An act of God. Yeah. It was almost a year of living in the same house before we were actually together. But I’m so grateful for it, and I think not that many people do come back together when they separate. There’s nothing like that, when you come back. You have so much more appreciation for what you have, because we know we could not have it.
My understanding is that you’re working on a documentary about your parents, Anne Meara and Jerry Stiller, the comedy team. If people don’t know the team, they certainly know that your father played George Costanza’s dad on “Seinfeld.” Yeah.
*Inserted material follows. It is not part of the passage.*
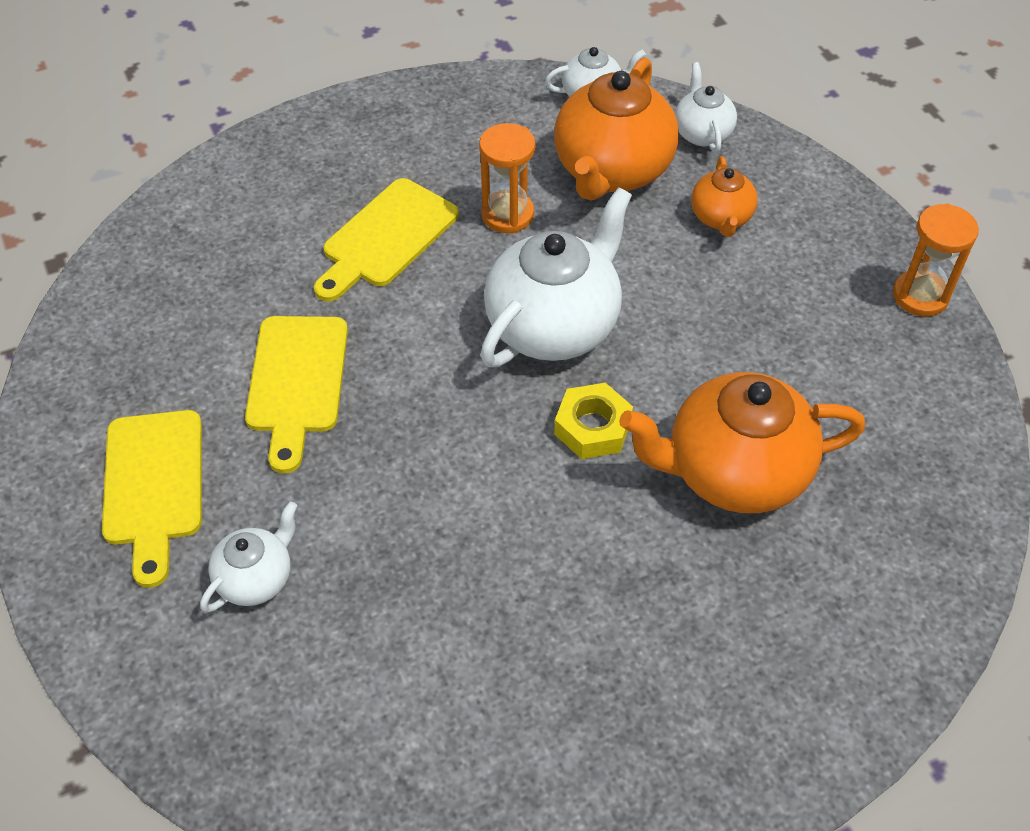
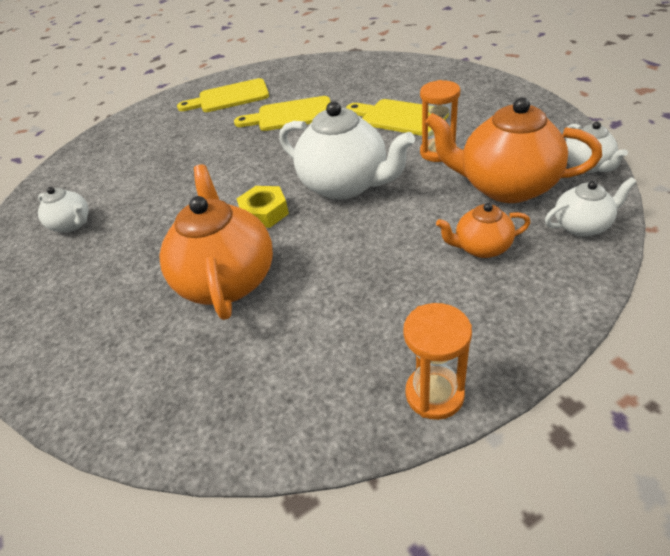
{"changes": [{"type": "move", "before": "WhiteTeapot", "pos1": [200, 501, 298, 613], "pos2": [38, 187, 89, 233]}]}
What has working on the documentary revealed to you about your understanding of your parents? I’m realizing it’s all kind of reflecting back on my own issues that I have with them. I feel so fortunate that I have all this footage of my parents and our family from these Super-8 movies that my dad took and then I took, and recordings my dad made. Just hours and hours, talking with my mother as they were writing sketches or coming up with ideas. Or sometimes he’d record us just because he wanted to have our voices. I was thinking about it this morning: how much I love my father but also that tension of not wanting to be my father, but everybody loves my father. And as a son, I would love to be loved as my father was because he was a lovely person. But then there’s also the thing of, But I’m me.